Token The basic unit of text that AI language models process. A token is roughly 3-4 characters or approximately 0.75 English words. The word "understanding" is one token; the phrase "AI tools" is two tokens. API costs and context windows are measured in tokens. (Chapter 3, Appendix E)
Top-p (Nucleus Sampling) A sampling technique that selects from the smallest set of tokens whose cumulative probability exceeds a threshold p. Often used alongside or instead of temperature to control output diversity. (Chapter 3)
Training Cutoff See Knowledge Cutoff.
Transfer Learning The technique of taking a model pre-trained on one task or domain and adapting it for a related task, rather than training from scratch. All modern LLMs rely on transfer learning — general language understanding learned during pre-training is transferred to specific applications through fine-tuning or prompting. (Chapter 2)
Transformer The neural network architecture introduced in the paper "Attention Is All You Need" (Vaswani et al., 2017) that underlies virtually all modern large language models. Key innovations include the attention mechanism and the ability to process all parts of an input in parallel rather than sequentially, enabling training on vastly larger datasets than previous architectures. (Chapter 2)
Trust Calibration The process of aligning your level of trust in AI outputs with the actual reliability of those outputs for specific types of tasks. Well-calibrated trust means verifying when errors are likely and consequential, and trusting more freely when errors are rare or low-stakes. Both over-trust and under-trust impose costs. (Chapter 7)
Vector Database A specialized database designed to store and query high-dimensional numerical vectors (embeddings). Used in RAG systems to efficiently find documents semantically similar to a query. (Chapter 10)
Verbosity The tendency of AI models to produce longer responses than necessary — adding caveats, restating the question, providing unnecessary context, or padding outputs. Verbosity can be reduced through explicit length instructions in prompts. (Chapter 4)
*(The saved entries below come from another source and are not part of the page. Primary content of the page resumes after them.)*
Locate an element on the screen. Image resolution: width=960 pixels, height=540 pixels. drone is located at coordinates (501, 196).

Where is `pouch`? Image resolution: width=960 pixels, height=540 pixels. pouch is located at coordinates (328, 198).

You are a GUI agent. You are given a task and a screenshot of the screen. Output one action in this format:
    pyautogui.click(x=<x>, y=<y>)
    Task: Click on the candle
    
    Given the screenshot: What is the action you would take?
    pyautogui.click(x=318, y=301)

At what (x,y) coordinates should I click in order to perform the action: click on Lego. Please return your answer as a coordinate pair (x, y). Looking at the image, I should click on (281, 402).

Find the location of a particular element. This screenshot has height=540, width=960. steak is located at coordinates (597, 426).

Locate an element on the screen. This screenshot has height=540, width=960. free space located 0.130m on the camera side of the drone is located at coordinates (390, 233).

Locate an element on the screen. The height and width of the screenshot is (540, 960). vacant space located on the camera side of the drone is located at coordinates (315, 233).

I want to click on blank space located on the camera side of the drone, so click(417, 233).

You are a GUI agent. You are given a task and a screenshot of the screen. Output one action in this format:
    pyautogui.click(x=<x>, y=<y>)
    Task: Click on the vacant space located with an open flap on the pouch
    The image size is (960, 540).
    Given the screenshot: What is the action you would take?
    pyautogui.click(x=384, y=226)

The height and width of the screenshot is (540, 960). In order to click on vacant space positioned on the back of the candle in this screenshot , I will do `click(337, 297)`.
Zero-Shot Prompting Asking a model to perform a task without providing any examples, relying solely on the model's pre-trained knowledge and instruction-following ability. Contrasted with few-shot prompting (which includes examples). Large modern models are capable zero-shot performers across many tasks. (Chapter 5)
Terms not found here may be defined in the chapter where they are introduced. For the most current definitions in a rapidly evolving field, also consult the glossaries maintained by Anthropic (anthropic.com), OpenAI (openai.com), and Google DeepMind (deepmind.google).